I agree with this, but I think given the format of the show, it was ok.
In real life, you're trying to find people in a buying window, you want to help them buy, not sell to them. But I think the point of the show was to try to sell at all cost, that's why his approach is justified.
I wasn't focused on product itself, but the way the pitch was sent. I imagine this show is designed to put your skills to the test. I would have started by asking what his favorite letter was, and why? Then introduce his letter specific keyboard with lights for his gamer setup that I learned about though the call.
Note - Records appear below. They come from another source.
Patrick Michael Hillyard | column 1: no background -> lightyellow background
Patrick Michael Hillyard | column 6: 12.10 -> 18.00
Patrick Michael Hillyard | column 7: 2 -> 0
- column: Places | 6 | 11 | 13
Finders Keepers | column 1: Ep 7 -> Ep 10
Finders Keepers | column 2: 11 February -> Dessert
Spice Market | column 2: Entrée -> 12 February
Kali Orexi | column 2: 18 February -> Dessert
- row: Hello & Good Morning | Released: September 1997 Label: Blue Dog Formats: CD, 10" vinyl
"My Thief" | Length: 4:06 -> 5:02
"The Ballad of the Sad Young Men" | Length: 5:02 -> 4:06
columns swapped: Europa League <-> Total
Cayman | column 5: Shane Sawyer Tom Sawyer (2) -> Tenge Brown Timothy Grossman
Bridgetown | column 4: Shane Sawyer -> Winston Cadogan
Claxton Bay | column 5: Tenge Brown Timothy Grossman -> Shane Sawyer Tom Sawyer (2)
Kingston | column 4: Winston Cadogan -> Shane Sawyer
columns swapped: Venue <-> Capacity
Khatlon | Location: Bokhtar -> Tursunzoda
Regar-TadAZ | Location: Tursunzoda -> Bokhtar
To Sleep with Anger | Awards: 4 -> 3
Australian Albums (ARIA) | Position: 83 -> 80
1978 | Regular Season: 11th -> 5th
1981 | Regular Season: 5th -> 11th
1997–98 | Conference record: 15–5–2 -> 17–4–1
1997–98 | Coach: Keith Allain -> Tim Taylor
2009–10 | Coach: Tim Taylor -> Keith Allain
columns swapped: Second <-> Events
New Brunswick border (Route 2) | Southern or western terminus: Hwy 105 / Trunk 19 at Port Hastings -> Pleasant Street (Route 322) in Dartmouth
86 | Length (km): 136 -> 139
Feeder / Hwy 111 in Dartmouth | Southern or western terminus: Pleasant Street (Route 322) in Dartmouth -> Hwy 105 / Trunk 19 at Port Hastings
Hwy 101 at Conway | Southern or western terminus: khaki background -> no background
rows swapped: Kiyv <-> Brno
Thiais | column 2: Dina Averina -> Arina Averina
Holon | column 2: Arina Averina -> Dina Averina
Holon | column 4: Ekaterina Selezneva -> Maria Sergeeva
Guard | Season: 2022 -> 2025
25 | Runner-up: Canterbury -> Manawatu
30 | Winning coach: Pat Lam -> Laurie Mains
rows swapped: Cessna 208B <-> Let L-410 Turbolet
We don't know if he only had a P keyboard. if so, ask why
it was G? understand your prospects, if everyone wants a G keyboard let the
company know, if everyone want the keyboard with their first initial, let the
company know. Don't just blindly sell.
I'll give him some credit, he was given a pile of shit to sell and he wrapped it up quite nicely and presented some fantastic features and benefits. If I'm being critical of his true Sales Skills - He never asked for the sale! In a purely transactional sale, like this... You can get away without asking discovery questions, if you remember to ask the ultimate question - Will You Give Me Your Money?
Can we give a shout to the DropoutTv app? Its literally $5 and not only does it include this quality content, there is a bunch of funny stuff. Formally known as college humor. Thank you for coming to my TedTalk.